Visible and Near-Infrared, Multiparametric, Ultrasensitive Nanothermometer Based on Dual-Emission Colloidal Quantum Dots

Dual-emission nanothermometers with the capability of precise measurement combined with high spatial resolution at the micro- and nanoscale could represent a powerful tool in several areas of technology such as microelectronics, microscale optics, photonics, microfluidics, and biomedical engineering. However, most such nanothermometers reported so far exhibit two distinct emissions located within the visible spectrum region, which limits their application potential. Here we reported a visible and near-infrared (NIR) dual-emission nanothermometer based on PbS/CdS/CdSe core/barrier/shell quantum dots (QDs).
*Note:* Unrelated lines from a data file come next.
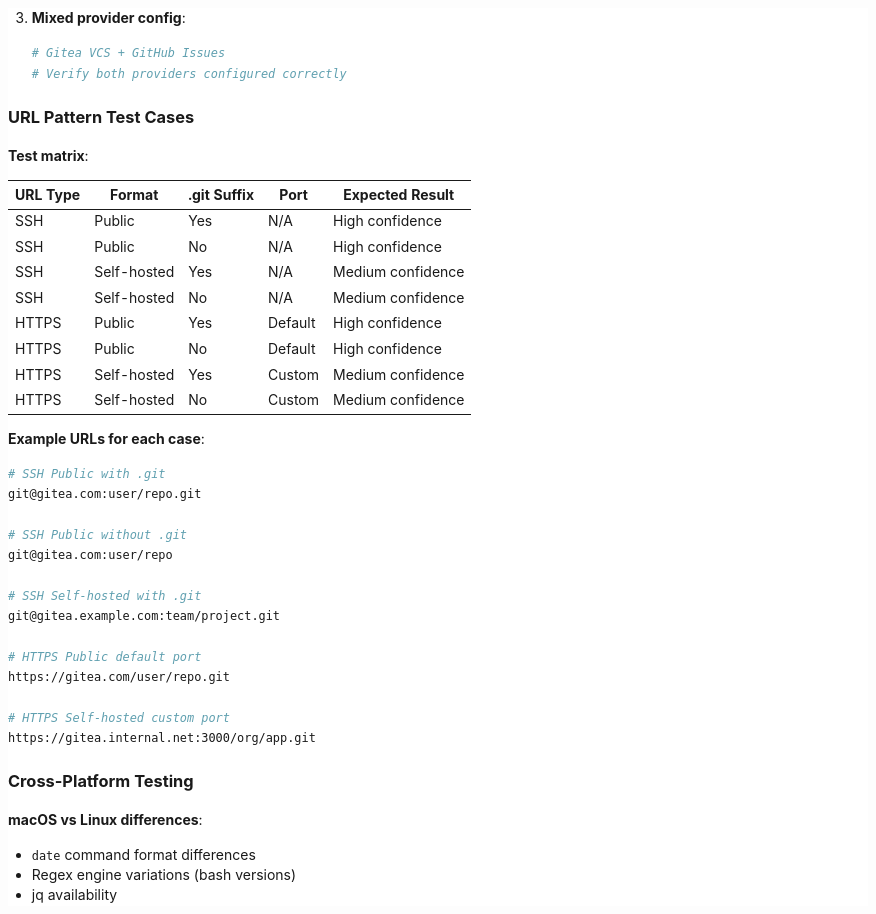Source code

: 3. **Mixed provider config**:

   ```bash
   # Gitea VCS + GitHub Issues
   # Verify both providers configured correctly
   ```

### URL Pattern Test Cases

**Test matrix**:

| URL Type | Format | .git Suffix | Port | Expected Result |
|----------|--------|-------------|------|----------------|
| SSH | Public | Yes | N/A | High confidence |
| SSH | Public | No | N/A | High confidence |
| SSH | Self-hosted | Yes | N/A | Medium confidence |
| SSH | Self-hosted | No | N/A | Medium confidence |
| HTTPS | Public | Yes | Default | High confidence |
| HTTPS | Public | No | Default | High confidence |
| HTTPS | Self-hosted | Yes | Custom | Medium confidence |
| HTTPS | Self-hosted | No | Custom | Medium confidence |

**Example URLs for each case**:

```bash
# SSH Public with .git
git@gitea.com:user/repo.git

# SSH Public without .git
git@gitea.com:user/repo

# SSH Self-hosted with .git
git@gitea.example.com:team/project.git

# HTTPS Public default port
https://gitea.com/user/repo.git

# HTTPS Self-hosted custom port
https://gitea.internal.net:3000/org/app.git
```

### Cross-Platform Testing

**macOS vs Linux differences**:

- `date` command format differences
- Regex engine variations (bash versions)
- jq availability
The ratiometric response of the two isolated photoluminescence (PL) peak integrated areas located at around 670 and 910 nm (corresponding to CdSe and PbS in core/barrier/shell structure, respectively) are found to be markedly temperature-dependent in the 180-300 K range with a thermal sensitivity of 1.22% K-1. In addition, the lifetime (PbS and CdSe) and PL peak shifts (PbS) exhibit a linear dependence on temperature. Multiple independent estimates of temperature could facilitate self-calibrations and enhance the accuracy of measurements. Our results evidence the great potential of visible and NIR luminescence nanothermometers based on dual-emission PbS/CdS/CdSe QDs for several technologies.